Related AP Environmental Science Guides
Vocabulary
The following words are mentioned explicitly in the College Board Course and Exam Description for this topic.Term | Definition |
|---|---|
coal mining | The extraction of coal from the Earth, which can involve surface or subsurface methods. |
ecological impacts | Effects on natural ecosystems and organisms resulting from human activities such as mining. |
economic impacts | Effects on the production, distribution, and consumption of goods and services, including costs and benefits of mining operations. |
erosion | The wearing away and removal of soil and rock by water, wind, or other natural processes, often accelerated by removal of vegetation. |
groundwater contamination | The pollution of water found beneath the Earth's surface, often resulting from mining operations. |
habitat destruction | The degradation or removal of natural environments where organisms live, often caused by human activities. |
lower grade ores | Ores with lower concentrations of valuable minerals, requiring more processing to extract the desired material. |
mining | The industrial process of extracting minerals, ores, and other valuable materials from the Earth. |
mining wastes | Materials removed or left behind during mining operations, including soil, rocks, slag, and tailings. |
natural resource extraction | The process of removing naturally occurring materials from the Earth for human use. |
ore | Rock or mineral from which valuable metals or minerals can be extracted. |
ores | Naturally occurring minerals or rocks from which metals and other valuable substances can be extracted. |
overburden | The layer of soil and rock that must be removed to access ore deposits in surface mining operations. |
slag | Waste material that remains after minerals have been removed from ore during the mining and processing process. |
strip mining | A type of surface mining that removes vegetation and layers of earth in strips to expose ore underneath. |
subsurface mining | Mining that occurs underground, used when ore deposits are deep below the surface and surface mining is not feasible. |
surface mining | A mining method that removes large portions of soil and rock from the surface to access ore deposits underneath. |
tailings | Fine waste material left after valuable minerals have been extracted from ore. |
Frequently Asked Questions
What are the main types of mining in APES?

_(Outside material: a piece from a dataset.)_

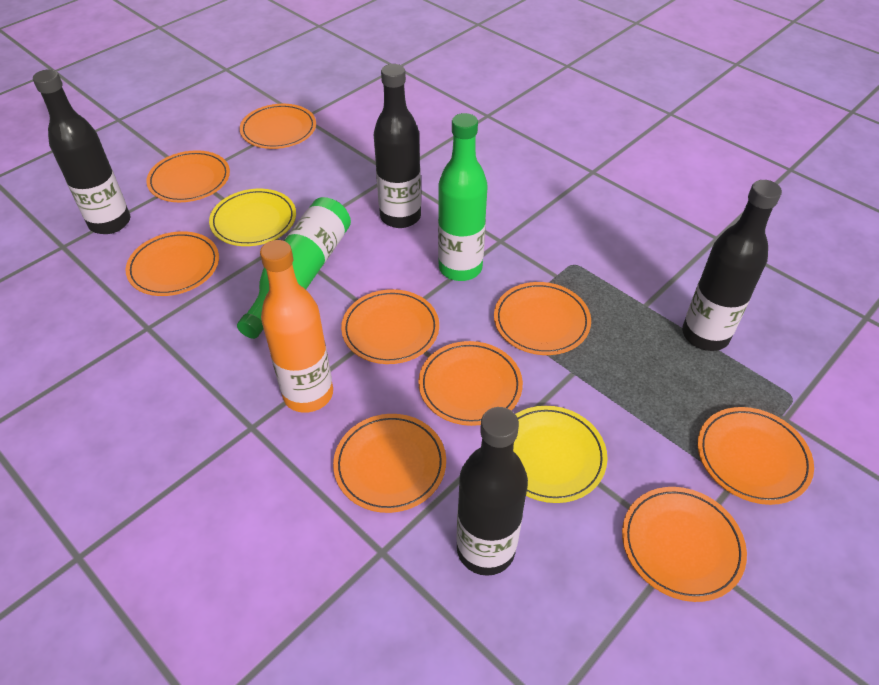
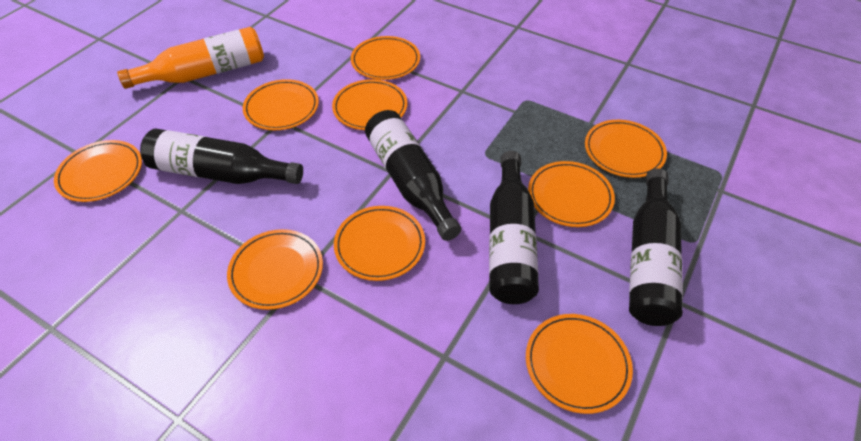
green bottle: [237,197,351,339] [438,113,488,281] = 2 -> none = 0
yellow plate: [209,189,296,246] [513,406,608,503] = 2 -> none = 0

The main types of mining to know for AP Environmental Science are surface mining and subsurface mining. Surface mining includes strip mining, open-pit mining, mountaintop removal, and heap leaching, while subsurface mining reaches deeper underground deposits.
What is surface mining?
Surface mining removes large portions of soil and rock, called overburden, to access ore near the surface. It is usually cheaper than underground mining but causes more surface disturbance, habitat loss, and erosion.
What is strip mining?
Strip mining is a surface mining method that removes vegetation and overburden in strips to reach shallow deposits, often coal. Removing vegetation makes the land more susceptible to erosion.
What are tailings in mining?
Tailings are the waste material left after valuable minerals have been removed from ore. Tailings can contain toxic substances, including heavy metals, that may leach into soil and water.
Why does lower grade ore increase pollution?
Lower grade ore contains less of the target mineral, so more rock must be mined and processed to get the same amount of material. That increases energy use, waste, and pollution.
How does mining show up on the AP Environmental Science exam?
Mining questions often ask you to connect a method to a consequence. For example, surface mining removes overburden and vegetation, which can increase erosion, while coal mining can damage habitats, contaminate groundwater, and release dust and methane.